== Work to be completed ==
Set down again exactly the lines of the listing below that fall between the line holding "The interior of" and the line holding "The boxes currently", inclusive.

== Records shown ==
◇ ◇ ◇ ◇
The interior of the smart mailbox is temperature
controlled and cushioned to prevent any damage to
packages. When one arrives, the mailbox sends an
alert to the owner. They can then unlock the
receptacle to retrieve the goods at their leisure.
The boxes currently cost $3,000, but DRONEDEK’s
◇ ◇ ◇ ◇
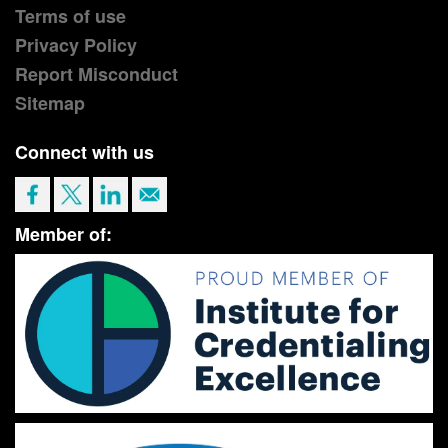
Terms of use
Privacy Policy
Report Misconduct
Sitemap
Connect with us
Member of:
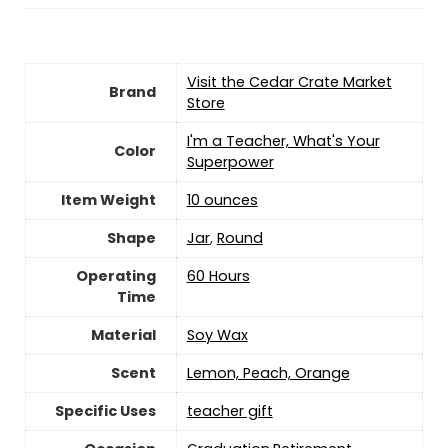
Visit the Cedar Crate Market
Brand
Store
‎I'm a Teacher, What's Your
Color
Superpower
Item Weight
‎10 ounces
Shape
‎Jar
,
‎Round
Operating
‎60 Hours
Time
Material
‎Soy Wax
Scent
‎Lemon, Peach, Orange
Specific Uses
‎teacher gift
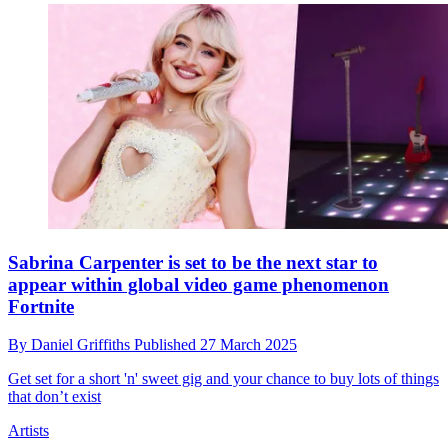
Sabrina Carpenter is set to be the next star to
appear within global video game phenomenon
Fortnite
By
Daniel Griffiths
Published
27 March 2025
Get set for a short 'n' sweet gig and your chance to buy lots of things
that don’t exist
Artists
◇ ◇ ◇ ◇
== Expected output ==
The interior of the smart mailbox is temperature
controlled and cushioned to prevent any damage to
packages. When one arrives, the mailbox sends an
alert to the owner. They can then unlock the
receptacle to retrieve the goods at their leisure.
The boxes currently cost $3,000, but DRONEDEK’s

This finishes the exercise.